The case’s key issue centred on tax planning. It was argued for the Applicant that structuring one’s affairs to enhance the provision that can ultimately be made under one’s will for family and other beneficiaries is capable of being in a person’s best interests and that the Court could therefore properly conclude that the proposed gifts would be in MJL’s best interests. The Official Solicitor disagreed, arguing that “there could be no assumption that MJL would have embarked on tax planning and/or lifetime gifting or tax planning. The only assumption under the MCA 2005 is the assumption of capacity: Everything else requires an analysis of best interests under the principles of Section 4”. As MJL’s Litigation Friend, the Official Solicitor did not agree that the Applicant’s proposal was in MJL’s best interests and instead proposed a different scheme . Part of the argument was whether or not, given MJL’s left-of-centre political views, he would have indulged in tax planning had he the capacity to do so .

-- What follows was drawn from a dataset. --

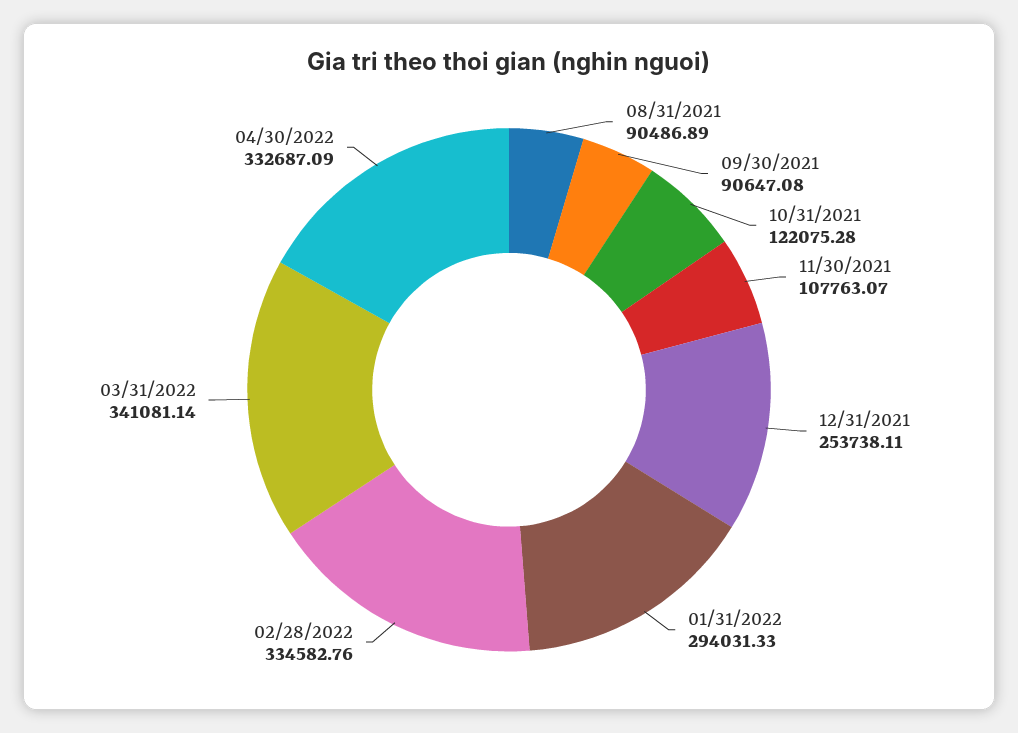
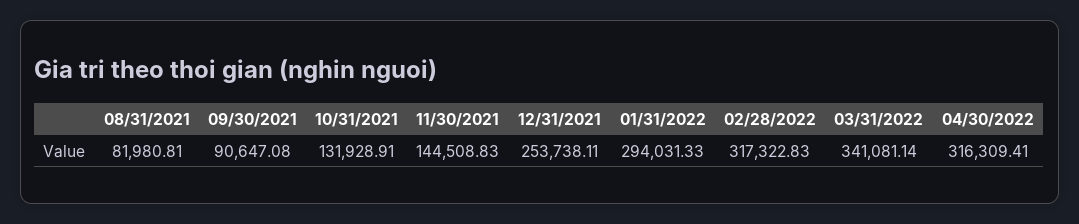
08/31/2021: 90486.89 -> 81980.81
10/31/2021: 122075.28 -> 131928.91
11/30/2021: 107763.07 -> 144508.83
02/28/2022: 334582.76 -> 317322.83
04/30/2022: 332687.09 -> 316309.41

The Court of Protection [District Judge Sarah Ellington] concluded that:
- the factors in favour of the proposed gifts supported by the Official Solicitor outweighed the factors against those gifts and the factors in favour of the gifts proposed by the Applicant
- gifting in different proportions between the will beneficiaries was not in MJL’s best interests
- the gifting proposed at paragraph 6 of the Official Solicitor’s position statement was authorised
- gifting as proposed in part 1 of the application was approved
- the family gifts fell within the deputy’s authority
- the gifts to political organisations continued what MJL had set up when he had capacity and were in his best interests.
In short, District Judge Ellington gave particular weight in carrying out the “balancing exercise” to the following:
- how MJL would want to be remembered
- the tax planning (or lack of it) that MJL had undertaken when he had capacity
- the extent to which he had made charitable donations when he had capacity
- his political views
- his feelings towards his family and their wealth
- the terms of his statutory will.
She did not, however, accept the proposition that structuring one’s affairs in a manner which enhances the provision that can ultimately be made under one’s will for family and other beneficiaries, clearly affects how a person is remembered.